6 thoughts on “My Personal Signaling Load”

  1. It shouldnt be surprising you use much more signaling in the PS domain since you use the PS domain much more.

    Then there is signaling and there is signaling. One thing is moving from cell-pch to cell-dch to get/send ps data (very little sign), another is idle to dch to get sms or calls (alot of it). If anything the ps domain is always more signaling efficient because the dormant states like fach and pch allow transition to full service with much less signaling. Of course this is only the case if fch/pch timers are adequate and u dont get sent to idle after 10 secs of PS inactivity.

    On the issue of the fast dormancy i disagree with ur assessment-as i think it is a bad idea. More and more apps use push, so the phone has no real idea when it is the time to go to idle. Furthermore it makes it impossible for operators to tune their NW via fach-pch timers, and you wil get a race to release so that battery stats are better than competitors. Leave the radio resource management to the RAN, it is better that way when no one really knows what will happen at the app layer

  2. A quick note – Fast Dormancy is far more damaging than not, in terms of signaling cost since in most situations it doesn’t respect the radio characteristics – in your example Fast Dormancy would make it even worse.

  3. Hi Dan and Lou,

    I respectfully beg to differ. From an overall system engineering point of view that takes the requirements of the mobile device and the user experience on all devices into account, it is a most beneficial feature. I have laid out my reasoning in detail here:


  4. Well having to deal with a live network in both GSM and UMTS I can see the implications of fast dormancy played out for real – I can assure you it is not a happy marriage 🙂

    The article you linked was good – but I find no mention for example of relative cost (in terms of load) comparing establishments versus switching (for one example) – and bear in mind any costs saving in terms of either power or resource is likely to be outstripped by the increase volume of signaling.

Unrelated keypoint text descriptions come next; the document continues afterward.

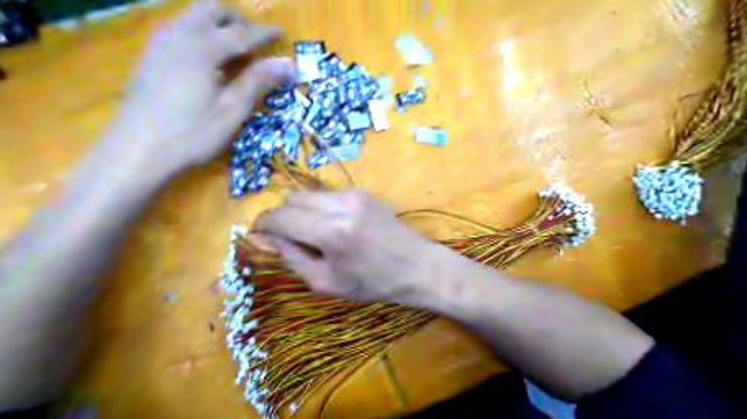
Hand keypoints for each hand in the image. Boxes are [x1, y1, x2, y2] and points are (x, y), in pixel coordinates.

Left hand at [107, 2, 293, 174]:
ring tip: (235, 47)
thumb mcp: (232, 110)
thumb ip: (258, 81)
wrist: (137, 150)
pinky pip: (178, 28)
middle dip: (237, 19)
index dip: (264, 33)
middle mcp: (178, 35)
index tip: (282, 32)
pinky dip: (200, 32)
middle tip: (256, 38)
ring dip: (217, 23)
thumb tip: (287, 62)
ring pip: (191, 15)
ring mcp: (160, 43)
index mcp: (202, 49)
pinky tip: (208, 57)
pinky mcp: (150, 56)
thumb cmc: (192, 134)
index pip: (240, 33)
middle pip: (210, 10)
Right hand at [253, 190, 457, 304]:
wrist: (416, 266)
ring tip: (313, 233)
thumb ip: (292, 258)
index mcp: (332, 232)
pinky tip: (334, 226)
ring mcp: (355, 195)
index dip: (263, 223)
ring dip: (301, 211)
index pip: (281, 217)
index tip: (258, 232)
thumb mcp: (326, 283)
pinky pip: (329, 195)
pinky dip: (321, 208)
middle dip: (282, 215)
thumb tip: (271, 237)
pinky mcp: (364, 193)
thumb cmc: (373, 283)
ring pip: (309, 193)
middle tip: (286, 236)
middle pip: (292, 198)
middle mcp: (342, 205)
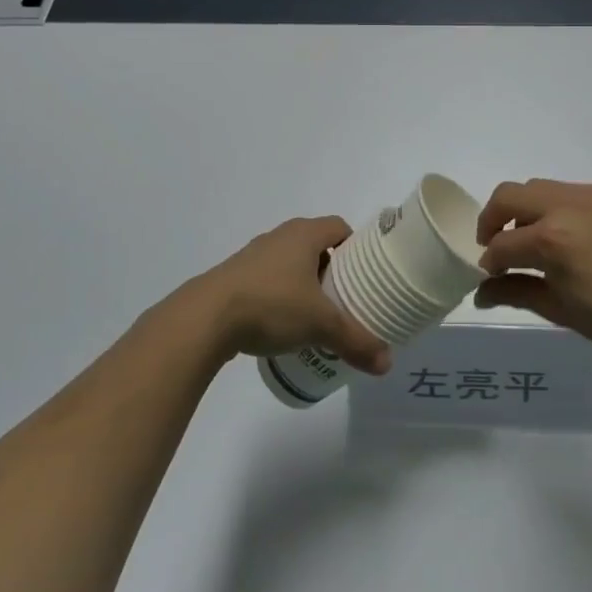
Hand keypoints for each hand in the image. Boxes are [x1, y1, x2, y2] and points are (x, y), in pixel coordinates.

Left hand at [191, 217, 390, 375]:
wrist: (205, 319)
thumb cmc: (271, 305)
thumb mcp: (321, 325)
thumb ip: (355, 341)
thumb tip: (387, 364)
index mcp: (304, 234)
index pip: (339, 227)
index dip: (356, 247)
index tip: (366, 274)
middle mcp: (279, 237)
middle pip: (315, 246)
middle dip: (332, 270)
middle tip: (347, 298)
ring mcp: (253, 256)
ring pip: (290, 264)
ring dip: (304, 284)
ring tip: (316, 315)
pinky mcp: (233, 278)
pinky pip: (267, 280)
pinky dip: (280, 296)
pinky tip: (282, 325)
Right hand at [475, 180, 591, 362]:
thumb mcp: (563, 312)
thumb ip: (517, 293)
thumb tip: (482, 292)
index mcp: (554, 238)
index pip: (503, 244)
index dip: (490, 262)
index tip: (490, 275)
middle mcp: (570, 204)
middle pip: (510, 195)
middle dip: (493, 219)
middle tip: (497, 247)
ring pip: (542, 188)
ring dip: (528, 211)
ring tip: (537, 241)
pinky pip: (576, 192)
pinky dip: (562, 209)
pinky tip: (578, 237)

    The main issue if the whilst fast dormancy is perhaps an efficient way to a degree of optimising performance (though FACH tuning or TAC aware systems liable to be better) they are used in conjunction with highly “chatty” smart devices, so efficiency’s are often masked or even swamped to a negative result.

  5. part b 😉

    I find it questionable that the battery savings in devices such as the iPhone or Android systems are anything like the claims, very little data shows a comparison in a real life situation (often showing power draw against FACH / IDLE / URA in a quasi realistic setting).

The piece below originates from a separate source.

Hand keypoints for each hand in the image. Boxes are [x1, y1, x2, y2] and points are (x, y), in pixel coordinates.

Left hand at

    I could debate this for hours as it has become something of a passion in work and life but I have to go, but will leave you with this thought – the impact to RNC’s of higher number of simultaneous connecting devices (one of the key implications of FAST dormant “smart” devices), when in most vendor minds (and models) the exact opposite ie a mobile broadband setup was expected – and what that means for areas such as RANAP control, etc

  6. Interesting debate: I wonder if anyone has got an idea of what the ratio of the signalling of PS control plane and that of applications is… such as number of application signallig messages vs one PDP context. I would expect around 10:1 from what I see from Gn interfaces.